▶ Extrait de page:

Zoé Théval | L’oiseau, au sens post-exotique du terme (Partie II)

illustration © Zoé Théval

 

La Défense des oiseaux

Un lieu commun associé à l’oiseau est sa fragilité ; et pourtant l’oiseau, au sens post-exotique du terme, cède le pas à autre chose qu’à une éloge de la fragilité ou à une sympathie, presque discriminante, des plus faibles. Si la démission est un thème central du post-exotisme, il revêt une signification particulière : la démission n’est jamais totale, il s’agit plutôt d’une démission du réel comme passage pour exister autrement et vers autre chose. En ce sens, les oiseaux dans le post-exotisme démissionnent mais ne sont pas sans défense, de fait : ils se défendent.

En suivant la réflexion menée par Elsa Dorlin dans Se Défendre, une philosophie de la violence, nous pouvons avancer que l’oiseau, comme tout « corps violentable [1] » pratique une auto-défense qui n’en a pas le label et cette défense, dans le lieu de la fiction littéraire comme dans la réalité, consiste à continuer d’ exister et à poser problème. Car si les oiseaux sont des figures politiques, ils sont exclus du domaine d’action politique et sont relégués à un no man’s land [2]. Ils sont l’expression littéraire d’un tort originel fait aux minorités et aux exclus, et, tout en étant hors-politique, leur existence pose un problème politique et sociétal :

« Ragojine doit rôder hors du quartier pour se nourrir. Quand il marche sur les trottoirs, les passants se retournent. Ils le toisent avec une moue dédaigneuse, humide. Aux bulles de salive se mêle la volonté d’en découdre. Afin de provoquer les gens le moins possible, Ragojine pourtant s’interdit de croiser les regards. Ses yeux balaient l’espace immédiat qui poudroie devant ses chaussures. Ses larges pupilles ne véhiculent ni prière ni insulte. Elles n’expriment rien. [3] »

▶ Lignes fournies:
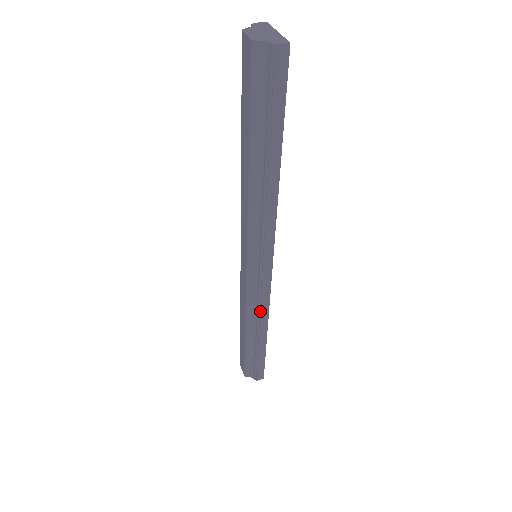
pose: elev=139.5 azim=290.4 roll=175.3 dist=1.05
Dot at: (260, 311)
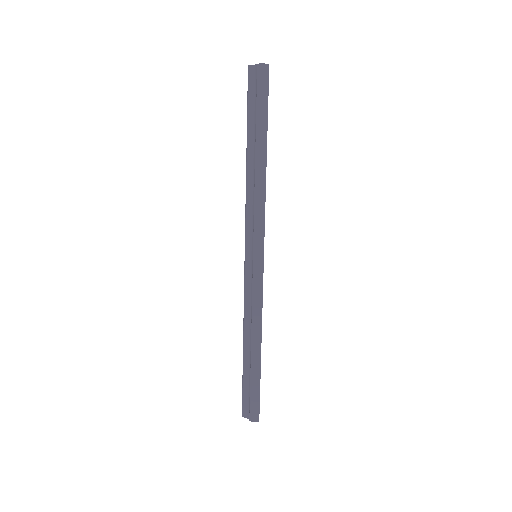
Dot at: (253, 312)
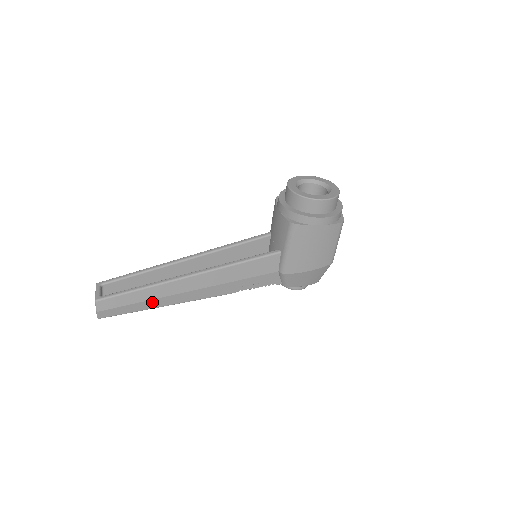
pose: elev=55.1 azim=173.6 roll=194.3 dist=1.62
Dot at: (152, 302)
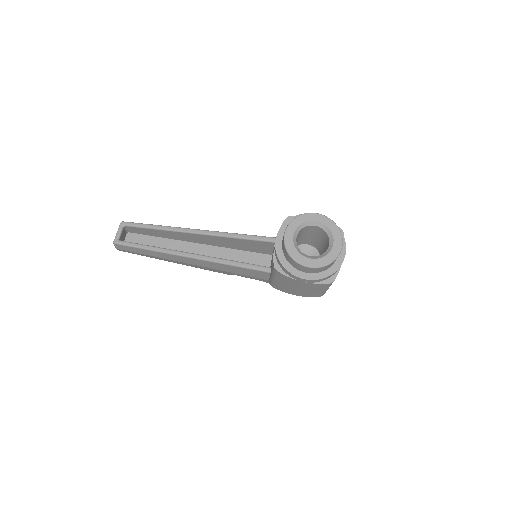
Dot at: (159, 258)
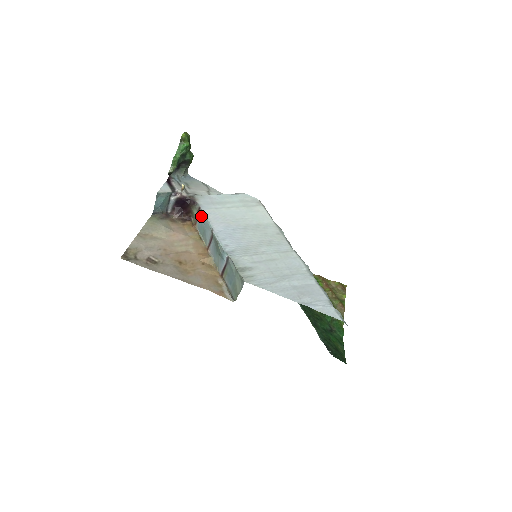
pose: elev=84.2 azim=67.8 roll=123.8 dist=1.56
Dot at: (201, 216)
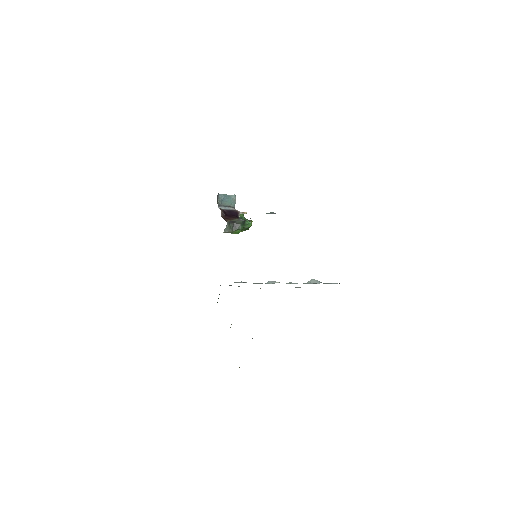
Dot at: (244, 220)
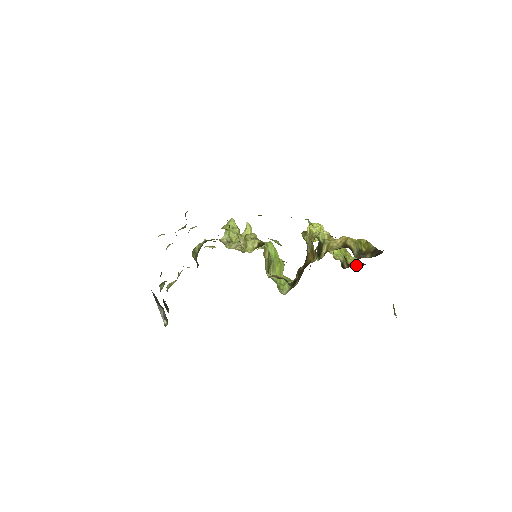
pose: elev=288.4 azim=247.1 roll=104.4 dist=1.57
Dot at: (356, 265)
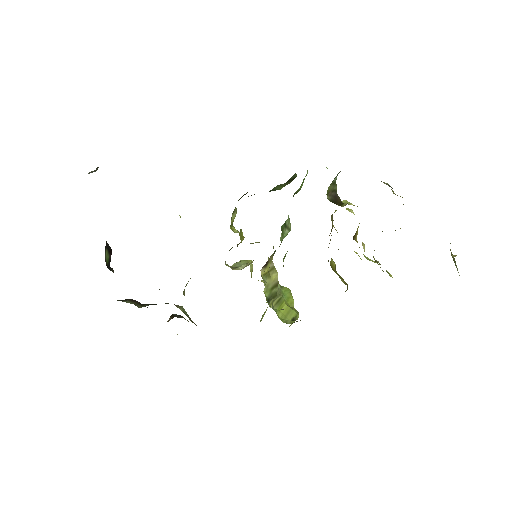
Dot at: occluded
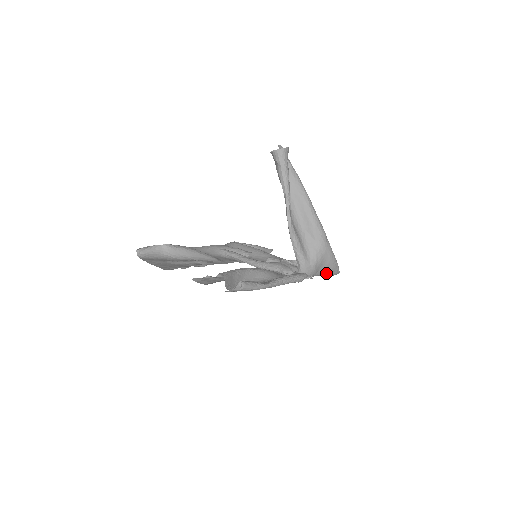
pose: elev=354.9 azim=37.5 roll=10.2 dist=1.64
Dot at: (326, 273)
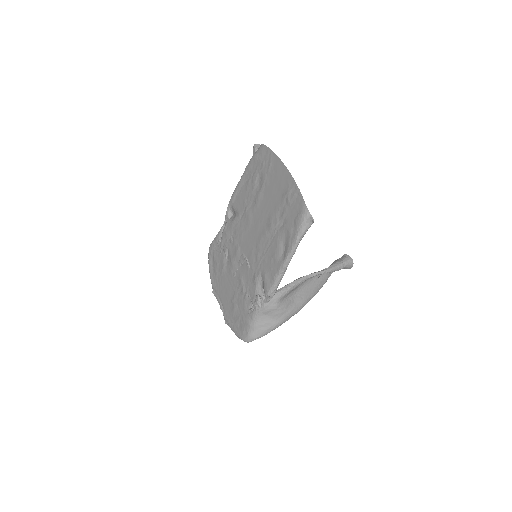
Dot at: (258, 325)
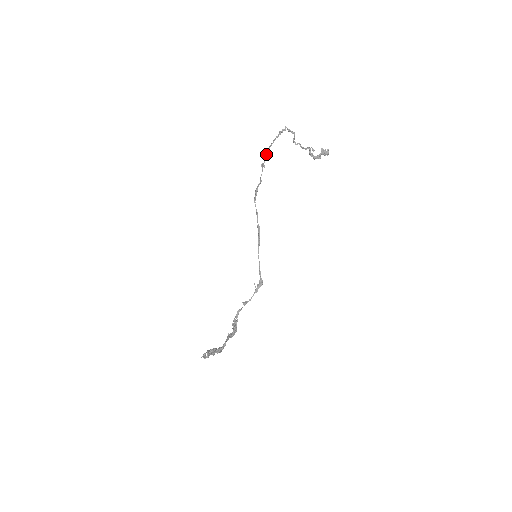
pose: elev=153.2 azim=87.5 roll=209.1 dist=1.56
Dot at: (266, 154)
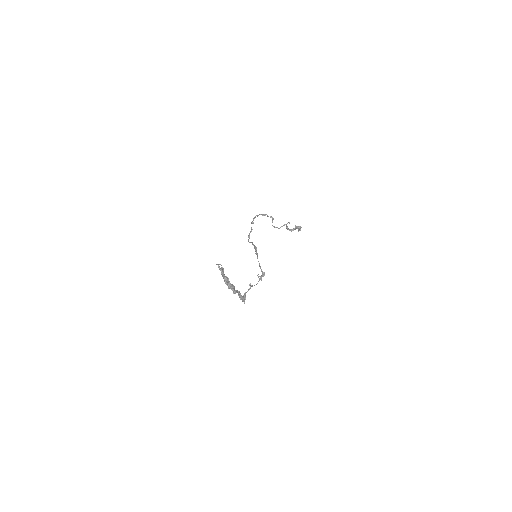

▶ Consignes:
1 > Réécris toutes les lignes d'appariement de vues en renommant « pose » en « orientation », sans rien modifier d'autre, et laisse les images hors de ta réponse.
2 > Poursuis l'essai sur l'oiseau post-exotique à partir de la fin de la citation consacrée à Ragojine.

▶ Réponses successives:
1 >
orientation: elev=139.5 azim=290.4 roll=175.3 dist=1.05
Dot at: (260, 311)
Dot at: (253, 312)
orientation: elev=55.1 azim=173.6 roll=194.3 dist=1.62
Dot at: (152, 302)
Dot at: (159, 258)
orientation: elev=84.2 azim=67.8 roll=123.8 dist=1.56
Dot at: (201, 216)
Dot at: (244, 220)
orientation: elev=288.4 azim=247.1 roll=104.4 dist=1.57
Dot at: (356, 265)
Dot at: occluded
orientation: elev=354.9 azim=37.5 roll=10.2 dist=1.64
Dot at: (326, 273)
Dot at: (258, 325)
orientation: elev=153.2 azim=87.5 roll=209.1 dist=1.56
Dot at: (266, 154)

2 >
Cette idée de démission, de regarder ailleurs comme une défense ou même une apostrophe aux oppresseurs, se retrouve dans la scène finale d’Alto Solo où, un des oiseaux violoncelliste qui, après avoir été humilié et battu sur scène par les hommes du dictateur, se détourne et regarde ailleurs :

« C’est l’histoire d’un violoncelliste qui se détourne. Il regarde par la fenêtre. En fait, ce n’est pas une fenêtre, mais l’ouverture d’une caverne où habitent des oiseaux. (…)Les étendues d’herbe scintillent, les oiseaux planent, traversent le ciel, plumes frémissantes. Certains ne sont pas ses congénères mais cela lui est égal. Il sait que, malgré son aile blessée, il pourra voler. Il écoute la musique. Il écoute le murmure de Tchaki Estherkhan qui chante autour de lui et, quand il s’élance, il la voit [4] »

Le geste final de l’oiseau est un geste de démission face au réel en même temps qu’un geste de défiance. Alors qu’il construit une image et un récit où il fait ressusciter sa camarade tuée, il se crée une zone d’existence et d’émancipation fictive. Comme les autres personnages post-exotiques qui déploient un monde intérieur pour survivre, il sera sûrement poursuivi jusque dans ses rêves.
Ici se fait le lien entre l’oiseau, la poésie, et ce qui serait une zone poétique de survie où l’oiseau isolé et vulnérable rejoint les siens en rêve :

« parfois, la nuit, il visitait une colonie d’oiseaux qui évoluaient dans un paysage bleu, habitaient des grottes en altitude, au creux d’une falaise bleue, à proximité d’un volcan bleu dont les fumées ouataient des vallées tranquilles, des plaines de bruyères bleues. [5] »

La laideur de la réalité est substituée par des images de carte postale. Le pouvoir les place dans un hors lieu politique, et en réaction les oiseaux post-exotiques développent un contre-lieu politique et poétique intérieur.

Le devenir-oiseau des personnages : expression du désespoir et mélancolie

Face à un monde rongé par l’entropie, la présence de l’oiseau dans le post-exotisme dit quelque chose d’une extrême solitude au moment de la fin à travers un dispositif dans lequel les personnages sont moins en train de vivre le déclin du monde que de le regarder péricliter.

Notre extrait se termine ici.